Malgré le changement de coalition en Wallonie, le débat idéologique sur la privatisation relève sans doute plus du niveau fédéral. Le gouvernement de Charles Michel a en effet mandaté deux banques d’affaires (Nomura et Leonardo) pour dresser un état des lieux de ses participations et préparer une cession d’actifs afin de réduire l’imposante dette publique.
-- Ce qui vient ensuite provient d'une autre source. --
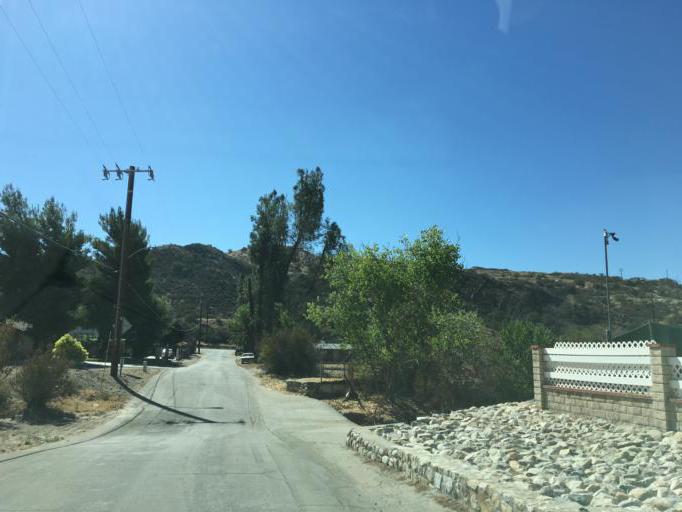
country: US
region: California
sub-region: Los Angeles County
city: Agua Dulce
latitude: 34.4496
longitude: -118.4261
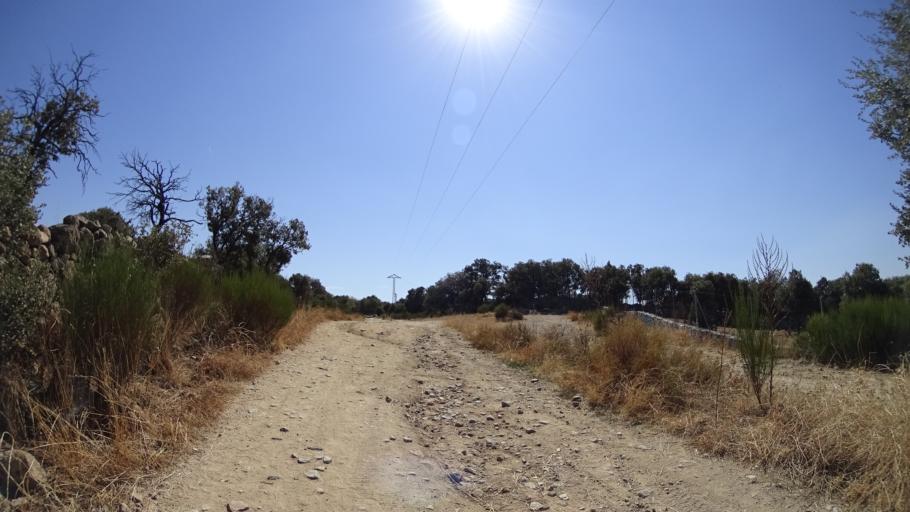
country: ES
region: Madrid
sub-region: Provincia de Madrid
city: Collado-Villalba
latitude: 40.6094
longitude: -4.0115
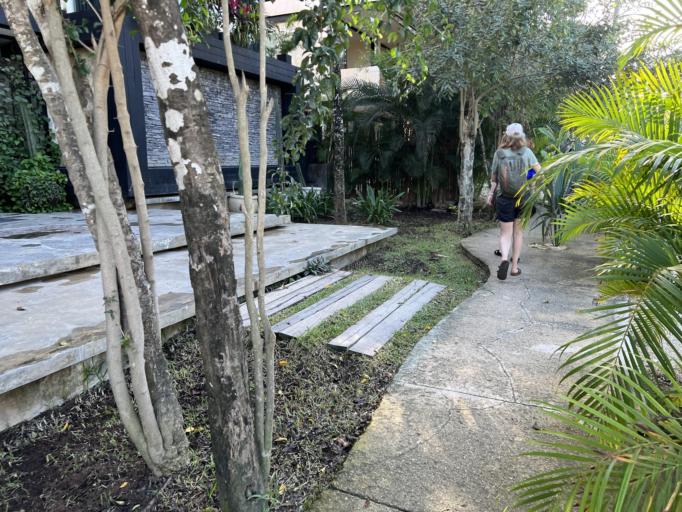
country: MX
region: Quintana Roo
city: Tulum
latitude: 20.2044
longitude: -87.4584
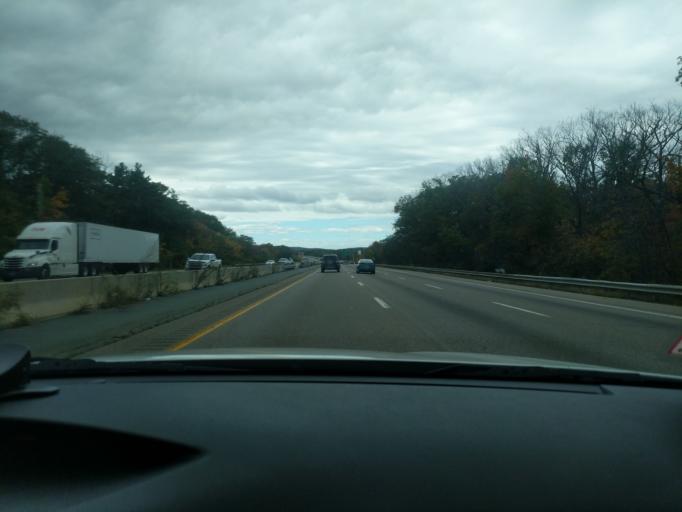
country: US
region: Massachusetts
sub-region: Worcester County
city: Cordaville
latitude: 42.2722
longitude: -71.5490
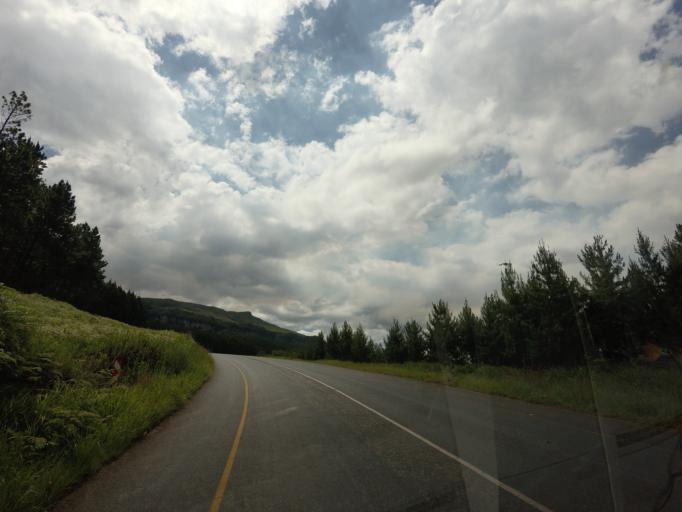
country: ZA
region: Mpumalanga
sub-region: Ehlanzeni District
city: Graksop
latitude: -24.9620
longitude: 30.8133
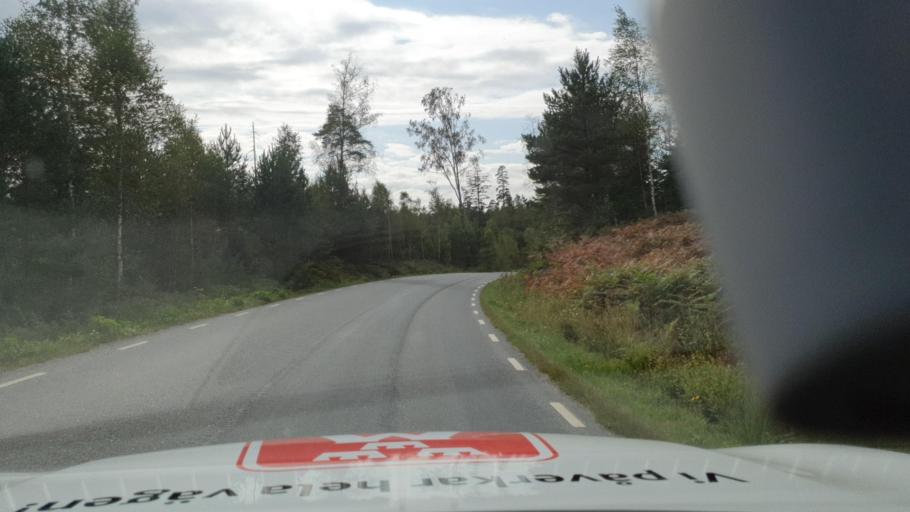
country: SE
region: Vaestra Goetaland
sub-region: Marks Kommun
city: Kinna
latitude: 57.3859
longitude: 12.7697
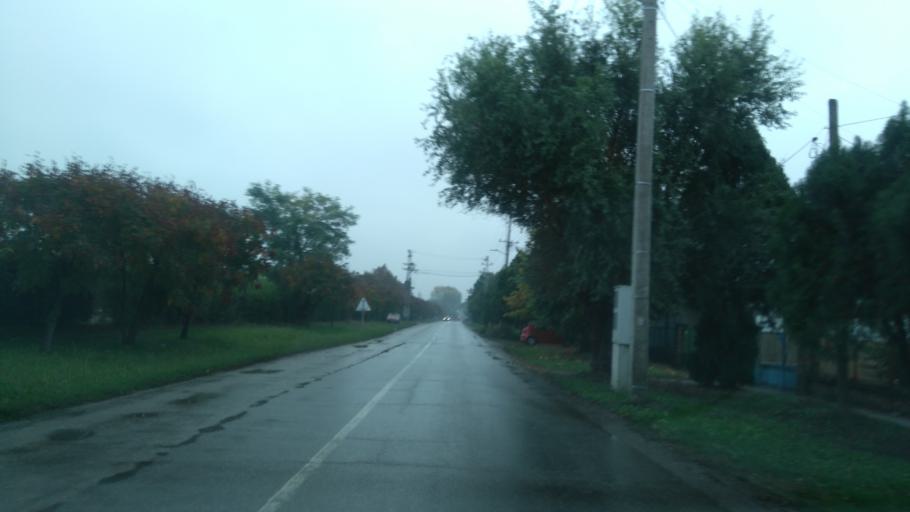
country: RS
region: Autonomna Pokrajina Vojvodina
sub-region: Juznobacki Okrug
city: Becej
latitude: 45.6163
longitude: 20.0315
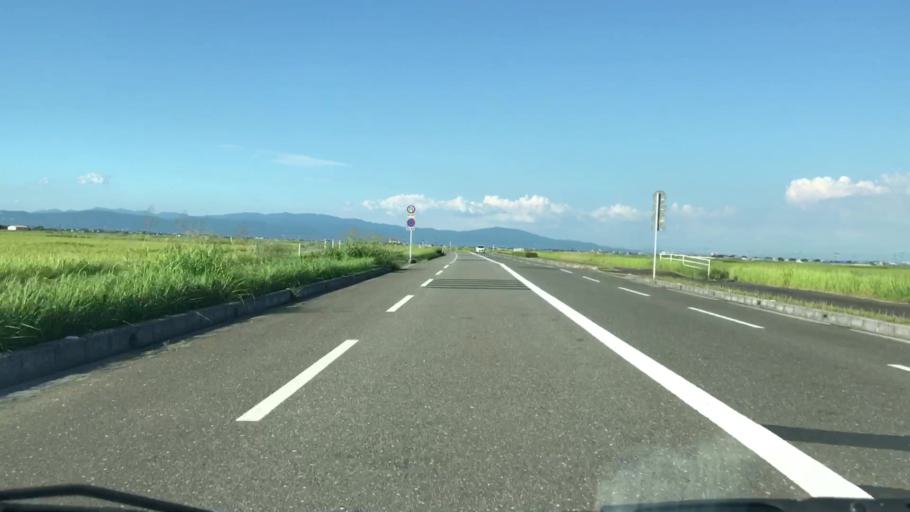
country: JP
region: Saga Prefecture
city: Okawa
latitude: 33.1650
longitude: 130.2919
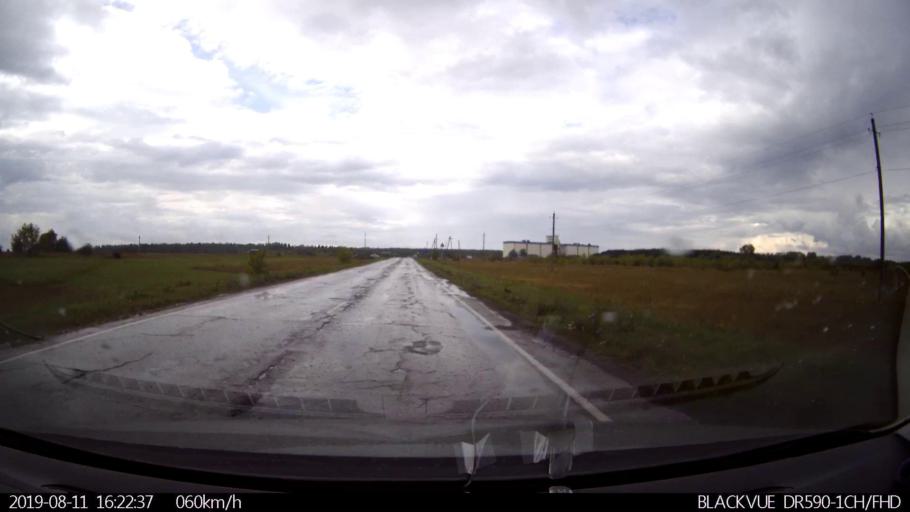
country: RU
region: Ulyanovsk
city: Mayna
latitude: 54.0895
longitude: 47.5920
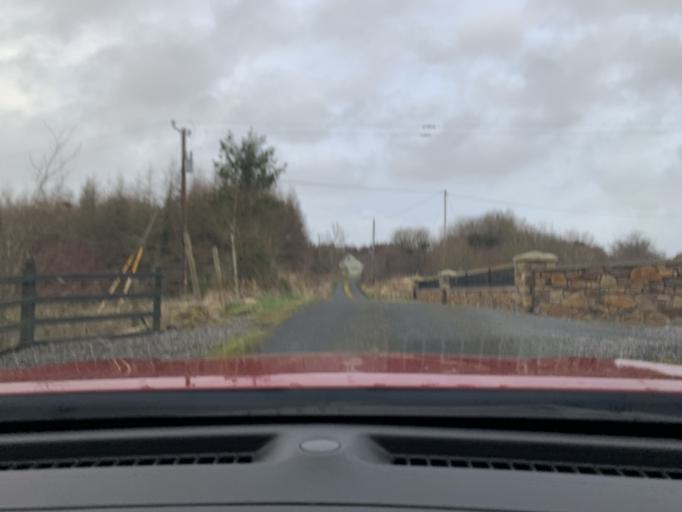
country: IE
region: Connaught
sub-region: Roscommon
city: Boyle
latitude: 53.9839
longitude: -8.4227
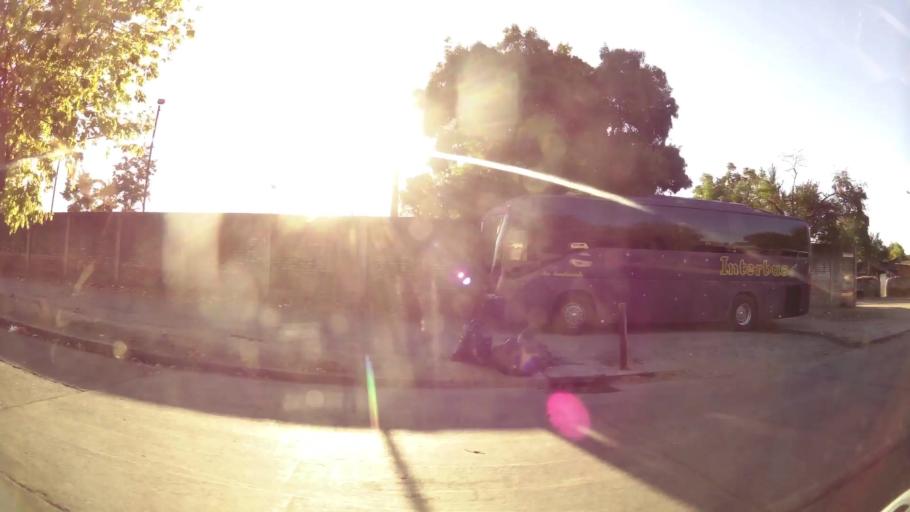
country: CL
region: Maule
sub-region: Provincia de Talca
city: Talca
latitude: -35.4337
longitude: -71.6484
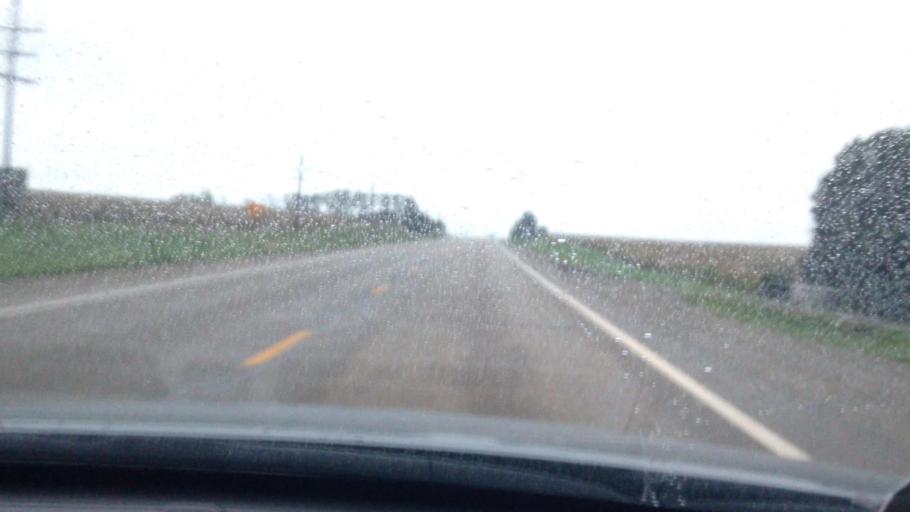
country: US
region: Kansas
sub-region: Brown County
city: Hiawatha
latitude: 39.8202
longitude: -95.5272
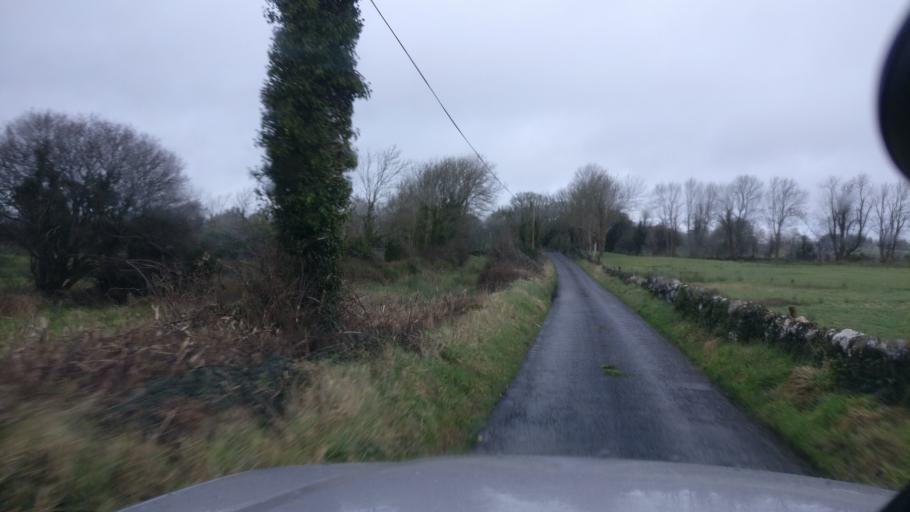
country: IE
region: Connaught
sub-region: County Galway
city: Loughrea
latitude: 53.1780
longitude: -8.6089
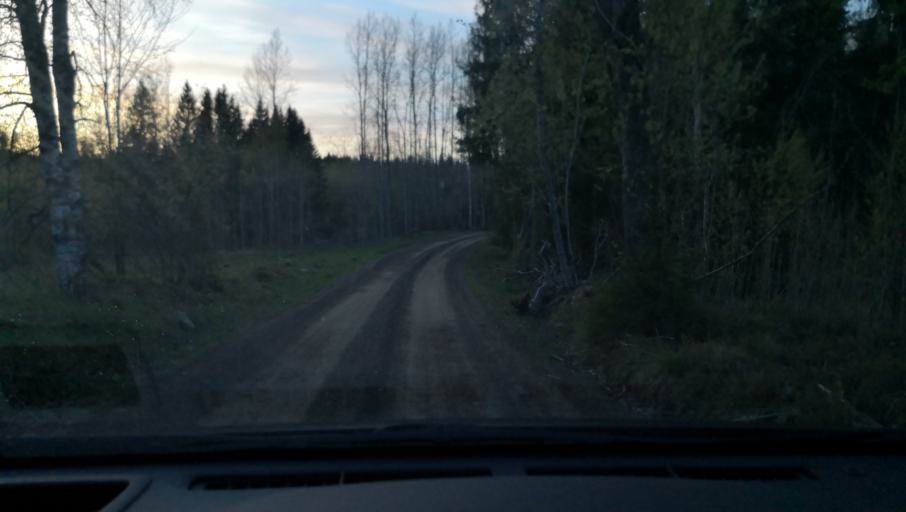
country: SE
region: OErebro
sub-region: Askersunds Kommun
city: Askersund
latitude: 58.9867
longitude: 14.9221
Dans ce contexte, il est intéressant de relever que l’Etat fédéral possède, via la SFPI, des ” petites ” participations historiques dans la Sonaca (passée de 3 à 7 % lors de la récente augmentation de capital pour financer le rachat de LMI) et Safran Aero Boosters (1,78%). Elles étaient valorisées respectivement à 4,75 et 3,76 millions dans le portefeuille de la SFPI (chiffres établis avant l’opération LMI qui a relevé à la fois la valeur de l’entreprise et la hauteur de la participation fédérale). Quelle est encore leur raison d’être aujourd’hui, dans une Belgique qui a régionalisé ses politiques économiques ? Ni la SFPI ni son ministre de tutelle (Johan Van Overtveldt, N-VA) n’ont souhaité répondre à nos questions à ce propos. Ces ” petites ” participations fédérales s’inscrivent dans une stratégie plus large, une stratégie plus financière qu’industrielle : la SFPI a constitué un pôle aéronautique important, autour de sa participation dans Brussels Airport. Le secteur représentait 27 % de son portefeuille à la fin 2016 et générait des dividendes conséquents, surtout grâce à l’aéroport.